El hecho de que la proximidad con el poder modera la radicalidad de las propuestas –el famoso “teorema de Baglini” en lenguaje coloquial– tampoco favorece a los moderados. Al cabo de una situación de enorme frustración social debida a una hiperinflación, el cinismo de Menem consagró aquello de “si les decía lo que iba a hacer no me votaban”. Esa patraña reaparece ahora, en una situación de frustración similar: los duros no le dicen a la gente lo que probablemente, deberán hacer si alcanzaran la presidencia –negociar de alguna manera con los factores de poder– sino lo que quiere escuchar: dólares en el bolsillo en lugar de pesos, castigo a los culpables. Los libertarios seguramente responderán: nunca resignaremos nuestra propuesta. Se enfrentarán entonces a una ardua disyuntiva: negociación o riesgo de ingobernabilidad. Si llegaran, serán políticamente débiles, con un líder que contará con una porción del electorado, minoría legislativa y un carisma que empezará a desgastarse en cuanto se calce la banda presidencial.
Pero eso es posterior e incumbe a los duros. Volviendo a los moderados: es probable que representen a la otra mitad del electorado, en una competencia que se mantendrá polarizada. Pero las PASO, según los datos disponibles, se están convirtiendo para ellos en un escollo difícil de superar. La mayoría no concurre a votar en las primarias para elegir candidatos dentro de coaliciones o partidos, lo hace como en un comicio más, prefiriendo a los que considera más atractivos entre las boletas que encuentra en la mesa. Y los que seducen, como venimos sosteniendo, son los radicalizados, aun con sus promesas oportunistas de improbable cumplimiento. Urge para los moderados, por lo tanto, construir un mensaje sugestivo. Tal vez el contenido deba combinar tres ingredientes: rebeldía, pasión y perseverancia.
A propósito, concluiremos con una breve digresión filosófica, cuya inocultable pretensión es ayudar a los que repudian los extremos. La rebeldía, según Albert Camus, apela a la conciencia de los límites y a la mediación entre las antinomias morales. Por eso, el jacobinismo representa para él “un embaucamiento repugnante”, al poner la ideología por encima de la realidad. “La mesura, frente a este desorden, –escribe Camus– nos enseña que toda moral necesita una parte de realismo: la virtud enteramente pura es mortífera; y que todo realismo necesita una parte de moral: el cinismo (también) es mortífero”.

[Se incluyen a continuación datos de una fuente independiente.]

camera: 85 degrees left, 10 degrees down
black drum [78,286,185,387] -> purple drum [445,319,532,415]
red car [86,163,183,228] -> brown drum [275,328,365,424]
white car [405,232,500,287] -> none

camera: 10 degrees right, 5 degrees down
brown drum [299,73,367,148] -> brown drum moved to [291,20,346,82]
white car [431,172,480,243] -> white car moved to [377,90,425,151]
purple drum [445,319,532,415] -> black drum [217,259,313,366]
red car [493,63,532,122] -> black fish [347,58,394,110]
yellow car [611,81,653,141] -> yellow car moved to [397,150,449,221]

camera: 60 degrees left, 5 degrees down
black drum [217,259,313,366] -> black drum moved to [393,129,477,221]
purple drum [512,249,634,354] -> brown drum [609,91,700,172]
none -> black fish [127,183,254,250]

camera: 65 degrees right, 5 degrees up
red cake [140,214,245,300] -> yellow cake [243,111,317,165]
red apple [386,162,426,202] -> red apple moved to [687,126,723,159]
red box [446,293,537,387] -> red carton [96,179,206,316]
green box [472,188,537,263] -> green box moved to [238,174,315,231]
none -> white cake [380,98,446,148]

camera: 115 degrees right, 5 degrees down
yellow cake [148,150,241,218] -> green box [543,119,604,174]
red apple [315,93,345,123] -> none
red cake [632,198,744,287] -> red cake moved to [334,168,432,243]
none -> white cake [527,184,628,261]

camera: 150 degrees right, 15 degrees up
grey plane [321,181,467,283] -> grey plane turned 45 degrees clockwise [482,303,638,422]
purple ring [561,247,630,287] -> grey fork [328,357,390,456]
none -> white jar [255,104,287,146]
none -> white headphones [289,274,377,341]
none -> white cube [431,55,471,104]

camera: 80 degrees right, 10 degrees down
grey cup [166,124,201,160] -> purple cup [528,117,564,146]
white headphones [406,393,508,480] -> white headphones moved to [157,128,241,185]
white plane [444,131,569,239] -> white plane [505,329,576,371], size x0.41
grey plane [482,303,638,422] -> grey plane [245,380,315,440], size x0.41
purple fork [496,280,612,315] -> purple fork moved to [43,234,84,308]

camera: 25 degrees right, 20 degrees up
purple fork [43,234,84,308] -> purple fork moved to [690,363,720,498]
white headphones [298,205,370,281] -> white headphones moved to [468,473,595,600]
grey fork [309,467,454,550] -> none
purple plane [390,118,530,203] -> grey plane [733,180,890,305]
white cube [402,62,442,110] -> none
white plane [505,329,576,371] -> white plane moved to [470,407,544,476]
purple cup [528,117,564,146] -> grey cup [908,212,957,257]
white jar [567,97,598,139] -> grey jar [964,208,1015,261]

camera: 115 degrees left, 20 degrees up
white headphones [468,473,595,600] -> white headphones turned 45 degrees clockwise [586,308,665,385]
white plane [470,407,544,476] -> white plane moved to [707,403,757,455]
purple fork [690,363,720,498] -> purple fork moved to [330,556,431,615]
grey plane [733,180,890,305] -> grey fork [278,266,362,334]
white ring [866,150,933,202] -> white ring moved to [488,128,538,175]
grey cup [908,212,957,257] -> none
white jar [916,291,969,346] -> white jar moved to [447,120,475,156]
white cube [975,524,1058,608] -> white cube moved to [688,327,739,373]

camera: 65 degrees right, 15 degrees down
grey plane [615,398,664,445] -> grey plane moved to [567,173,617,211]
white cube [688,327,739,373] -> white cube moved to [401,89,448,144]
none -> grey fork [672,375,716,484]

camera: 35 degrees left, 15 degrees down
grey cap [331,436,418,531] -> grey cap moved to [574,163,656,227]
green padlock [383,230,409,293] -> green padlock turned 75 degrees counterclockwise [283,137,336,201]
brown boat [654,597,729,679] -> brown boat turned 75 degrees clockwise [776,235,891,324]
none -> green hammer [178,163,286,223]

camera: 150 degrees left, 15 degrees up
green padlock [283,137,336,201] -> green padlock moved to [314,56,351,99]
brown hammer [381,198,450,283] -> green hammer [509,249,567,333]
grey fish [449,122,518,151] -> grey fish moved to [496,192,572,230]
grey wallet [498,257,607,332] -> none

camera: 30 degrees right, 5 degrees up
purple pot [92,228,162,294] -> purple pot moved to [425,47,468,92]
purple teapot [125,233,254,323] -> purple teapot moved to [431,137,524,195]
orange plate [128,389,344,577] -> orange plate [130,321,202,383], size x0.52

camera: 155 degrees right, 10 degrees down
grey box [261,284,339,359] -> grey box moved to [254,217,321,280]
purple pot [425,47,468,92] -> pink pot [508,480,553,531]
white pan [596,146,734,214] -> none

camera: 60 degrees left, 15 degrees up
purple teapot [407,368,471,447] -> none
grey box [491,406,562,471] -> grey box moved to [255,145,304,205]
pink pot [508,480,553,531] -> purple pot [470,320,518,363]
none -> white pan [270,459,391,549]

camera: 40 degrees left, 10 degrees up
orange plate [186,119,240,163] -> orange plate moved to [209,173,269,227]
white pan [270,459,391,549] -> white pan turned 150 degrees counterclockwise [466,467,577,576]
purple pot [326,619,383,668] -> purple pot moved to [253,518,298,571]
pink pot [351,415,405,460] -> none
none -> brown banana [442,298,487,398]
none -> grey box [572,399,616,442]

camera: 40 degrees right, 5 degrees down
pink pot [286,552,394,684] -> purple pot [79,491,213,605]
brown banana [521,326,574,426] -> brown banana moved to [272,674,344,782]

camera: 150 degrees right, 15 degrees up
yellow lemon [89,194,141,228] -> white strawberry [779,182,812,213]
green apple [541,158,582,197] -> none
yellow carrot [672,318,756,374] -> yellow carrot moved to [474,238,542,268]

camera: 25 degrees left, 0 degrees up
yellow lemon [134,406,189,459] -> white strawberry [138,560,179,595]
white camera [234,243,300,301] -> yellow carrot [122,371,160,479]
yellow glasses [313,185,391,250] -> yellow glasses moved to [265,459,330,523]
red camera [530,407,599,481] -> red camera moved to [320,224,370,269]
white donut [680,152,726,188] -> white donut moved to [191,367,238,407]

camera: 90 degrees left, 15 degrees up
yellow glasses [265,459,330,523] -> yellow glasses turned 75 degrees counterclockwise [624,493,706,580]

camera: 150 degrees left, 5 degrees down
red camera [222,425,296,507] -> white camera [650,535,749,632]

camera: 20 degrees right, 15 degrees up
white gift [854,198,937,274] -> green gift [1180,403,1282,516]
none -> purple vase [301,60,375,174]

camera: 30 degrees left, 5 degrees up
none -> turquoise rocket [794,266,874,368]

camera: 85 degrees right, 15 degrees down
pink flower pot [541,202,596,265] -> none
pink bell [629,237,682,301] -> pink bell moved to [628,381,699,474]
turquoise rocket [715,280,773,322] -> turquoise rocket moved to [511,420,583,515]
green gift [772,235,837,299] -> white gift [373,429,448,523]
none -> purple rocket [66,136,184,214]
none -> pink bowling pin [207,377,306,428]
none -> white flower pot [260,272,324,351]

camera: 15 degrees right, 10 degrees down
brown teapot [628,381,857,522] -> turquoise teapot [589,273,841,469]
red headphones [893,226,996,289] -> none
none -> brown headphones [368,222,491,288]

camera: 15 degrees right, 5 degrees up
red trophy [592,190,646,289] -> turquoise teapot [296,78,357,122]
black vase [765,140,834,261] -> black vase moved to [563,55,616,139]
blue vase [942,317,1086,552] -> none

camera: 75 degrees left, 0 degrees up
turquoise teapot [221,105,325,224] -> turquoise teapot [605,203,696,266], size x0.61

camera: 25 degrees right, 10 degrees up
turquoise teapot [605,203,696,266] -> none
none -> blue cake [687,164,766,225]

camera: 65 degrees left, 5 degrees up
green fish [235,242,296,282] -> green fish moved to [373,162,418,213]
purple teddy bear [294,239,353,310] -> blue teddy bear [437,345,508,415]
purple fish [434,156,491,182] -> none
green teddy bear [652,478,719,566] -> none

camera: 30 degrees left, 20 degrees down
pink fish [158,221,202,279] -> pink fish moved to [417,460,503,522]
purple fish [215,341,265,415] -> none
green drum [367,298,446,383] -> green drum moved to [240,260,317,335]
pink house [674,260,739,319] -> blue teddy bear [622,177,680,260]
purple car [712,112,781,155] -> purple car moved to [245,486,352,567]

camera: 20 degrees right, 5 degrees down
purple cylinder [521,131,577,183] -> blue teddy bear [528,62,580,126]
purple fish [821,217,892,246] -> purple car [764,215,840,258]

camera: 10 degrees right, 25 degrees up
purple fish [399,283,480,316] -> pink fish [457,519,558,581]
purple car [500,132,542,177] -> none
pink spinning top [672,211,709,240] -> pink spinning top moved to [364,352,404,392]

La pasión que requieren los moderados acaso no es otra que la razón apasionada, en la línea de Spinoza: un deseo tenaz que se abre paso, modulado por la razón, pero no limitado por ella. El carisma de la democracia, cuando ésta se refundó hace cuarenta años, poseía esos atributos: un ansia de libertad dispuesta a zanjar las diferencias con diálogo y escucha. Tal vez los moderados debieran hacer brillar de nuevo esos valores.
Resta la perseverancia. Es el atributo de los que no cejan, esperando su oportunidad. Porque si éste no fuera el momento de los moderados, ellos deberían aguardar, junto a una sociedad otra vez burlada, el final del experimento radicalizado. Es probable, entonces, que la nueva frustración que viviremos torne a la mesura una virtud imprescindible.